The project for interconnected streaming series can be foreshadowed by an experiment on linear TV. Since 2014, the CW has conducted annual crossings between its DC superhero properties, culminating in Crisis on Infinite Earths 2019 – an adaptation of a DC Comics storyline that brings together programs like Supergirl, Bat Woman, The Flash, Arrow and Legends of Tomorrow which also featured cameos from other DC series and films, including Ezra Miller’s big-screen Flash. “We started with the litmus of, ‘Do we think this is cool?’ But, inevitably, phrases like ‘The fans are going to love this’ and ‘People are going to go crazy’ get into our discussions, ”says writer and producer Marc Guggenheim. “I think the Venn diagram between what we wanted and what the fans wanted is practically a circle.”
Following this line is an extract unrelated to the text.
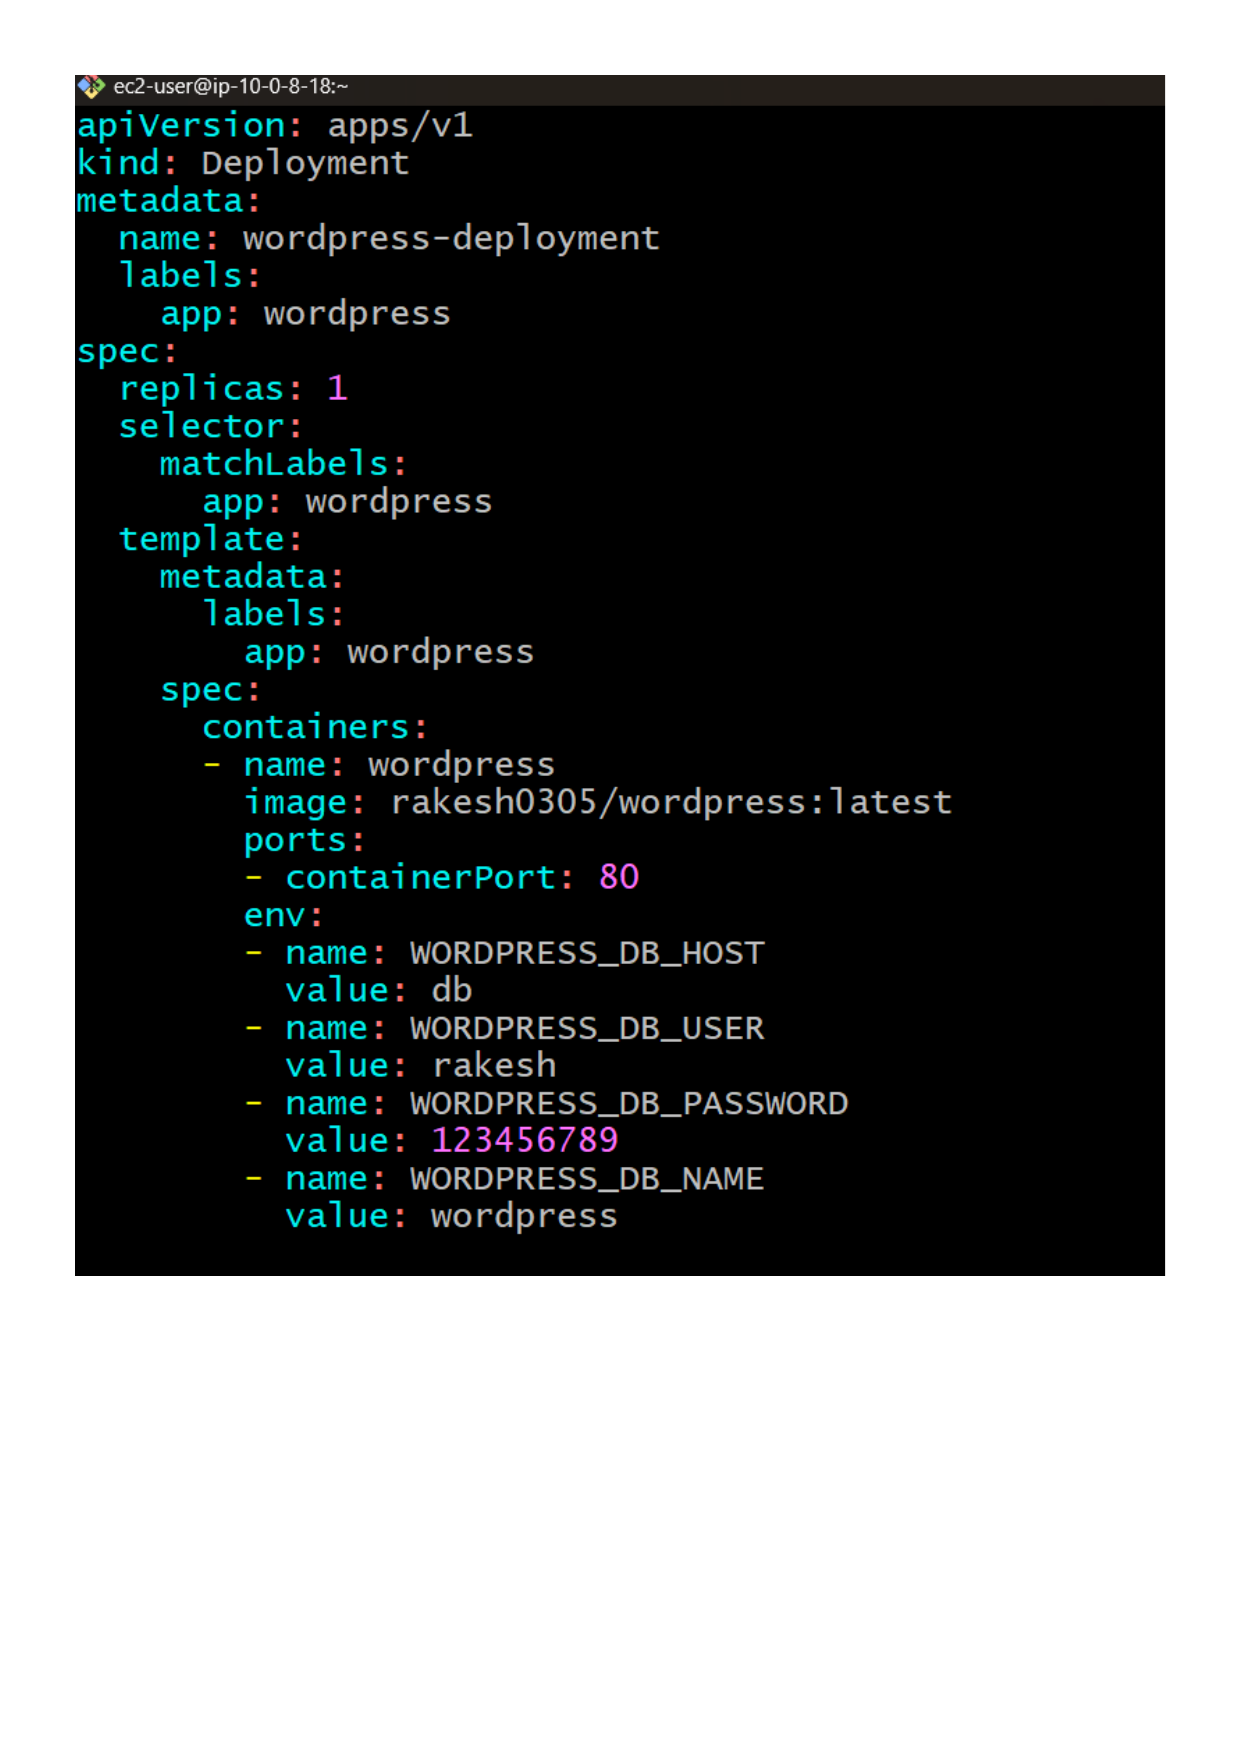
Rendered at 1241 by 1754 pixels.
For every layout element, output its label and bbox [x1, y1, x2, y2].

picture [75, 75, 1166, 1276]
It’s a tactic that Sony Pictures is taking inspiration from by extending its Marvel movie series with Jared Leto’s Morbius. The film, dated January 21, 2022, will be the first of the films to make direct reference to Spider-Man and features Keaton, reprising his role as 2017 Vulture Spider-Man: Homecoming, suggesting for the first time that Tom Holland films by Sony and Marvel could connect to the universe of films that Sony is building. It looks like there is indeed a big plan for Sony Pictures’ Marvel Character Universe, the name the studio has given its nascent universe.

Sony is watching for fan reactions to its Marvel spinoffs. After a silent reaction to the first trailer of 2018 Poison, the studio’s marketing group, which monitors fan conversations on social media and makes recommendations from the development of the script to the marketing phase, suggested the beats desired by fans for the next trailer: bold humor and Venom ripping the head off someone. The film outperformed it with $ 856 million globally.

And the Marvel Studios multiverse is growing like Jamie Foxx, who played Spidey’s villain Electro in 2014 the incredible spider-man 2, is returning to the next resource in the Netherlands, as well as Alfred Molina, who starred as the villainous Doctor Octopus in Sam Raimi’s Spider-Man 2 in 2004.

Meanwhile, for Universal’s Jurassic World: Domain, the sequel to the 2018 film that grossed $ 1.3 billion Fallen kingdom, the studio returned to its roots by launching Sam Neill, Laura Dern and Jeff Goldblum, all original stars of the Jurassic franchise.

As fans applaud, director Colin Trevorrow notes that it is not enough to put these characters together on the screen. “There is a superficial reason why we are all excited, but the minute we get over it, we will ask the deeper question, why?” says Trevorrow, which has the second season of Netflix Jurassic World Camp Cretaceous on January 22nd. “What will they do to make it absolutely vital that they are part of this film?”

Up to that point, Stan Lee’s protégé Roy Thomas has always told a story that retransmitted a perhaps apocryphal quote from the Marvel Comics brain: no matter what they say, the public doesn’t really want change. Instead, Lee explained, they want “the illusion of change”. The studios will follow this line more and more carefully this year. Says Guggenheim: “I am always writing with the fans in mind, of course, but they are not dictating the creative direction of what I am doing.”